EXERCISE REQUIREMENTS :: Which lines in the data below contain the word "dead"? Pull each of them out.

Recorded data ::
---+---

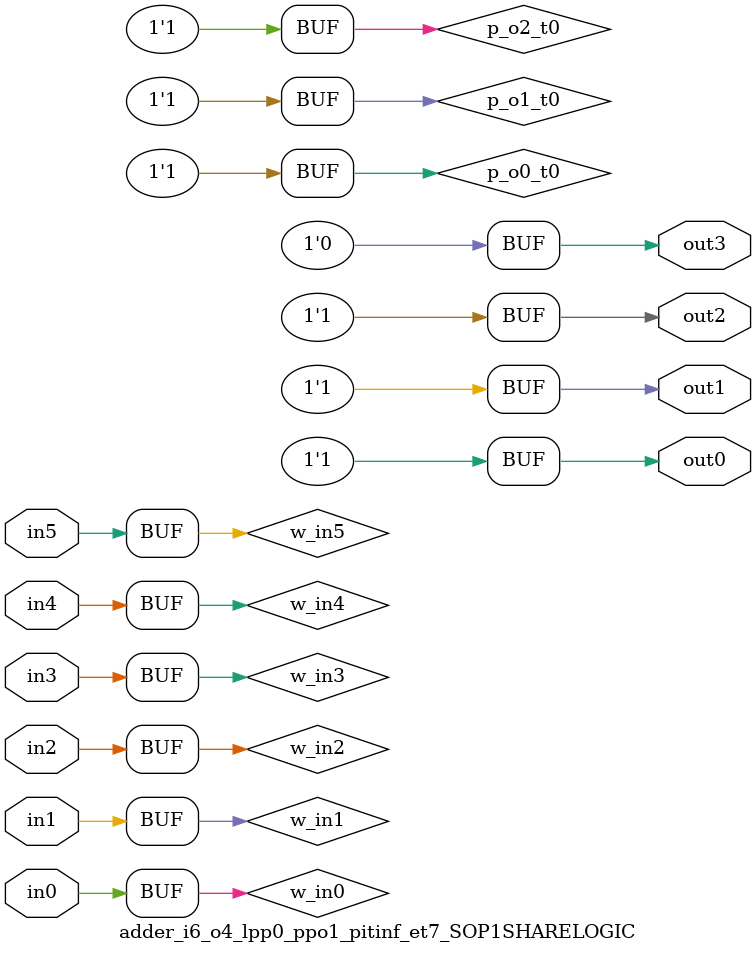
<source format=v>
module adder_i6_o4_lpp0_ppo1_pitinf_et7_SOP1SHARELOGIC (in0, in1, in2, in3, in4, in5, out0, out1, out2, out3);
// declaring inputs
input in0,  in1,  in2,  in3,  in4,  in5;
// declaring outputs
output out0,  out1,  out2,  out3;
// JSON model input
wire w_in5, w_in4, w_in3, w_in2, w_in1, w_in0;
// JSON model output
wire w_g28, w_g36, w_g43, w_g46;
//json model
wire p_o0_t0, p_o1_t0, p_o2_t0, p_o3_t0;
// JSON model input assign
assign w_in5 = in5;
assign w_in4 = in4;
assign w_in3 = in3;
assign w_in2 = in2;
assign w_in1 = in1;
assign w_in0 = in0;
//json model assigns (approximated/XPATed part)
assign p_o0_t0 = 1;
assign out0 = p_o0_t0;
assign p_o1_t0 = 1;
assign out1 = p_o1_t0;
assign p_o2_t0 = 1;
assign out2 = p_o2_t0;
assign out3 = 0;
endmodule
</source>
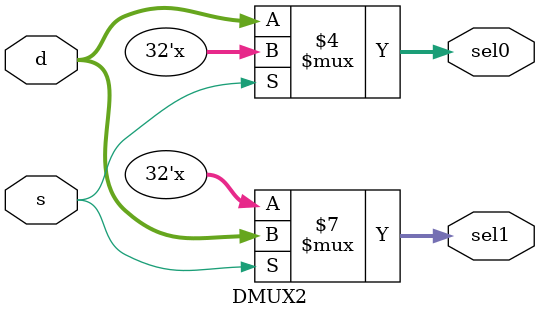
<source format=v>
`timescale 1ns / 1ps


module DMUX2 #(parameter MSB = 31, LSB = 0)(
    input [MSB: LSB] d,
    input s,
    output reg [MSB: LSB] sel1, sel0
    );
    always @(*) begin
        if (s == 1'b0) begin
            sel0 = d;
        end
        else begin
            sel1 = d;
        end
    end
endmodule

</source>
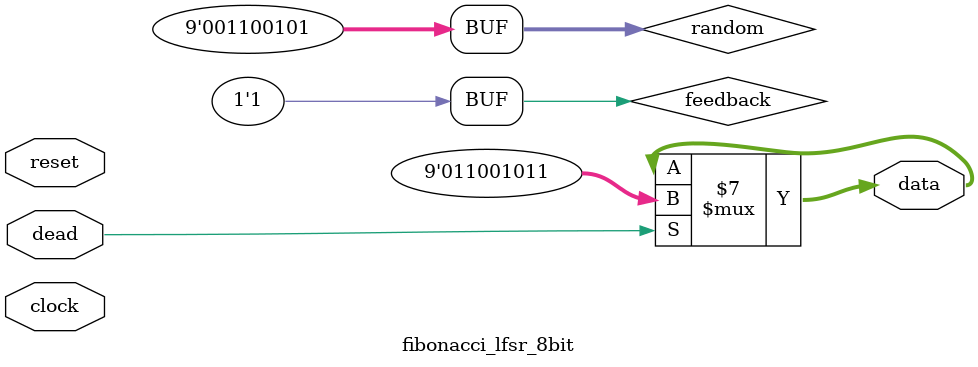
<source format=v>
module fibonacci_lfsr_8bit(
  input  clock,
  input  reset,
  input dead,
  
  output [8:0] data
);

	reg feedback;
	reg [8:0] random;
	
	initial
		random <= 8'b01100101;
	always @(*) begin
		 feedback <=  random[7] ^ (random[5] ^ (random[3] ^ (random[2] ^ random[0])));
	 end
	 
	assign data = (dead == 1) ? {random[7:0], feedback} : data ;

endmodule
</source>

---+---

RESPONSE BOX ::
  input dead,
	assign data = (dead == 1) ? {random[7:0], feedback} : data ;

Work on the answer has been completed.